Curvas cronometradas, subidas, descidas... Nada que eu não tivesse treinado à exaustão, nos Tupis do Aeroclube de Sorocaba, alguns meses atrás.

 A chuva lá fora deu uma amainada, zero turbulência, o cinza ficou mais claro ou... seria só uma impressão minha?

- Tudo bem com você?

- Comigo tá tuuuudo bem!

- Foi ótimo, agora pode voltar pro Aeroporto.

- Ehrrr...Pra qual Aeroporto?

- Pra Amarais, ué!?

De repente a chuva apertou, a turbulência começou, tudo ficou escuro de novo!

- Mas....

Com toda a calma do mundo, mais sonolento ainda, ele me disse:

- Sintoniza a 1.170 e toma a proa da “Estação”...o que você acha?

- E desce pra 4000 ft, pra não ficar alto.

Lá fui eu pra 4000 ft, na proa da Rádio Bandeirantes AM de Campinas!

Zitão ouvindo as notícias da Bandeirantes, e me dando proas e altitudes que na medida do meu “possível cognitivo”, eu interpretava como uma prateleira de retângulos, nos quais um dos vértices terminava sempre no bloqueio da estação.

No último “lado” de aproximação de um dos retângulos eu já estava atingindo 2.500 Ft (última altitude solicitada pelo meu examinador) um pouco antes do bloqueio, já com um flapinho e trem em baixo, quando avistei a Rodovia D. Pedro I, e para o meu alívio, a cabeceira 16, logo alí, me esperando, um pouquinho pra direita, toda brilhante de tão ensopada.

O pouso foi extremamente suave, quase imperceptível.

Depois, eu aprendi com a experiência, que a gente quase sempre pousa suave com pista molhada.

 Justo quando não se deve!

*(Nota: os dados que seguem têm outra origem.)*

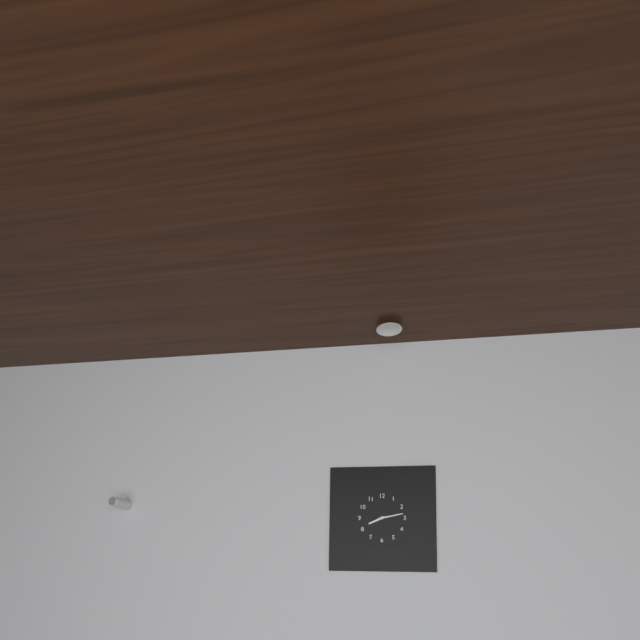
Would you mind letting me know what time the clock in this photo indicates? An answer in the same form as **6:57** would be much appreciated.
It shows **8:13**
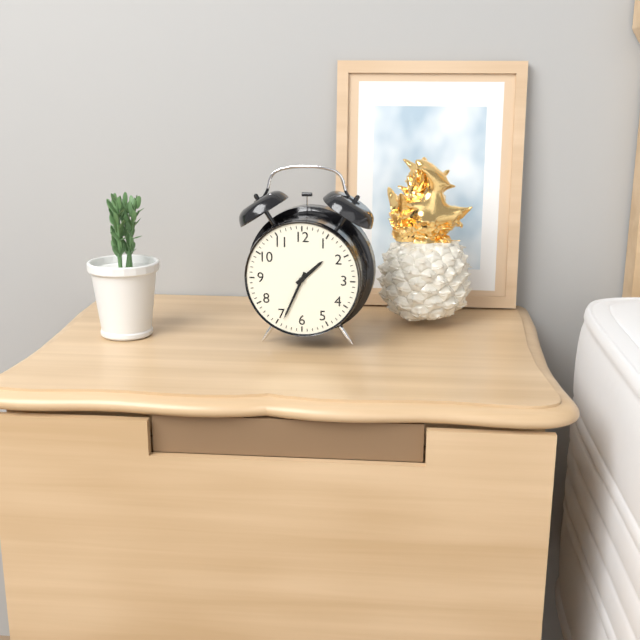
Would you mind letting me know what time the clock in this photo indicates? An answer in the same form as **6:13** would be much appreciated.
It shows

Aprendi que o correto, é provocar um “catrapinho” para romper a lâmina de água, assim evitando o risco de aquaplanagem.

Eu acho que tem à ver com o efeito solo, e com a temperatura da pista ser mais uniforme quando molhada.

Estacionei o PT-NSX, Corisco de “asa fina”, na frente do portão do Condomínio. Desliguei tudo, olhei pro Azevedo, todo metido, como se eu possuísse a mesma experiência dele, e disse:

- Tempinho chato hein Zitão?

- Cheguei até à pensar que não iríamos voar!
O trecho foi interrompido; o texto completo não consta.